I came to the same conclusions as you regarding the feasibility of other solutions. We could do something cleanish where we parse the ast of gadgets.php, but what about PHP-defined classes?
I was going to comment that there is also --ascii-strings
, that uses the S
representation of strings to get rid of binary characters, but it got me wondering how I implemented it. Turns out it bears the same limitations as the code you have PR'ed, @mcdruid.
See https://github.com/ambionics/phpggc/blob/master/lib/PHPGGC/Enhancement/ASCIIStrings.php
Therefore... Well, with a proper warning, your code should be included.
@swapgs the use case I had for this was specifically where the payload could not be encoded at all; it would be stored in a database like ~reflected~ stored XSS, and passed to unserialize verbatim from a SQL query.
The only way I could get the Drupal7/RCE1 payload to work in that situation was to eliminate the null bytes.
I suppose one alternative to making the solution complex is to keep the implementation simple but acknowledge that it's a sort of "experimental" feature and may not work with all payloads against all targets.
I think I could improve the existing PR without allowing too much scope-creep if we accept that.
@cfreal :) I cross posted with you, but we seem to be in general agreement!
I'd be happy to take at least one more pass at the PR before your final review though if you don't mind.
Apart from anything else I'd like to look at supporting private properties as well as protected.
I think the PR is ready for review now; it should remove prefixes for private properties as well as protected.
There are warnings in the help text and comments about the circumstances in which the enhancement might not work.
See https://github.com/ambionics/phpggc/issues/26
In some cases, the way that PHP serializes protected properties means phpggc's output contains NULL bytes which are easy to lose if the payload is transmitted / stored as plain text without encoding.

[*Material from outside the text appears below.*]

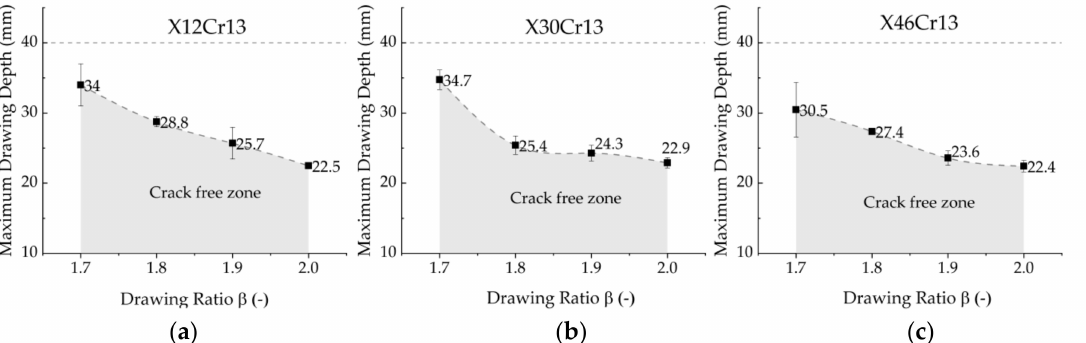
Figure 9. Maximum achievable drawing depth for di ff erent drawing ratios after austenitization at 1050 ◦ C for 300 and subsequent forming begin at 900 ◦ C with a constant flange gap of 2.5 mm for the X12Cr13 ( a ), X30Cr13 ( b ) and X46Cr13 ( c ) alloys. The maximum drawing depths of 34.0 mm and 34.7 mm are achieved for X12Cr13 and X30Cr13, respectively, at β = 1.7. X46Cr13, having the highest carbon content, which achieves a maximum drawing depth of 30.5 mm ( β = 1.7). At β = 2, the maximum drawing ratio for all three alloys has almost converged. Maximum drawing depths between 22.4 mm and 22.9 mm are achieved for blank diameters of 200 mm. The influence of the alloy composition on the achievable maximum drawing depth is therefore considered as not significant. The achievable drawing depth is rather influenced by the initial diameter of the sheet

It looks like it should be possible to change some protected properties to public, thus avoiding the NULL bytes in the payload (added bonus: payloads are marginally smaller).
For example, Drupal7/RCE1 seems to work fine with all of the properties converted to public.
I suppose in some cases the specific target may require that properties remain protected, but is there any reason not to try converting them to public, and suggesting that as a default?
Happy to submit a PR, but wanted to sanity check the idea first.